On opening the abdominal cavity, we found a pelvic mass adhering to the anterior parietal peritoneum, the uterus, the omentum and the distended bowel loops upstream. We performed progressive adhesiolysis with partial omentectomy to free the mass. Exploration after adhesiolysis revealed an intestinal opening which we repaired with a 3/0 absorbable suture.

Dissection of the mass revealed a mummified fetus with a hyperflexed leg.

The postoperative course was uncomplicated, and the patient was discharged on postoperative day 7 in good clinical condition. She received psychological support from the surgeon in the postoperative period, but this was not sufficient. She did not receive a consultation with a psychologist before her discharge, due to the lack of an available specialist (Figure 1, Figure 2).

Figure 1. Mass extraction.

Figure 2. Operative part. (a) encapsulated foetus; (b) calcified foetus after dissection of the surgical specimen.

3. Discussion

Lithopedion is the result of an undiagnosed and untreated abdominal pregnancy [5]. It is characterised by the calcification of a foetus that has died as a result of an ectopic pregnancy, usually in the abdominal cavity. This condition is the result of a number of factors, the most important of which are: ectopic implantation of the pregnancy, failure to diagnose the pregnancy, which progresses until the fetus is approximately three to six months old, fetal death and subsequent calcification. Other authors add the failure of the egg to migrate and the absence of specific symptoms of ectopic pregnancy [5]. Low socio-economic and intellectual status often leads to a delay in the first antenatal consultation, or even to no follow-up at all. As a result, ectopic pregnancies remain undiagnosed and progress to lithopedion. Lithopedion complicates 1.5 to 2% of abdominal pregnancies, with fewer than 300 cases described in the literature over the last 400 years [1] [2]. In rare cases, the diagnosis is made during surgery or even at autopsy [2] [6]. Diagnosis is often made by abdominal CT or pelvic MRI. In our case, given the urgency of the clinical condition, we did not have time to perform these tests. These investigations would have allowed us to better characterise the mass to guide management.

- - - -

→ Problem details
Reproduce the lithopedion case report from "The postoperative course" up to and including "1, Figure 2).".

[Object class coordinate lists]
- - - -

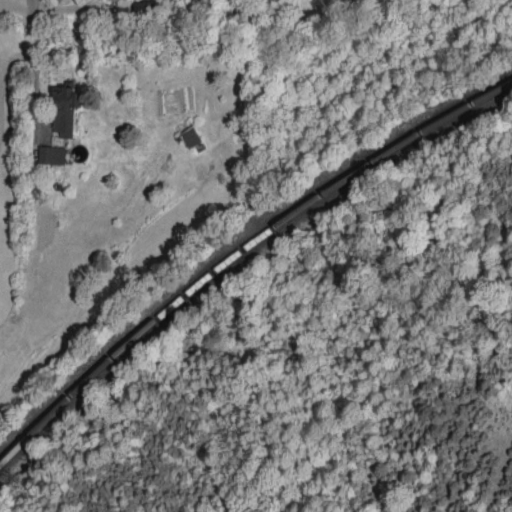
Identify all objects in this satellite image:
road: (30, 2)
road: (15, 4)
building: (146, 5)
road: (11, 64)
building: (66, 109)
building: (191, 136)
building: (52, 154)
railway: (242, 249)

- - - -

→ Answer for this exercise
The postoperative course was uncomplicated, and the patient was discharged on postoperative day 7 in good clinical condition. She received psychological support from the surgeon in the postoperative period, but this was not sufficient. She did not receive a consultation with a psychologist before her discharge, due to the lack of an available specialist (Figure 1, Figure 2).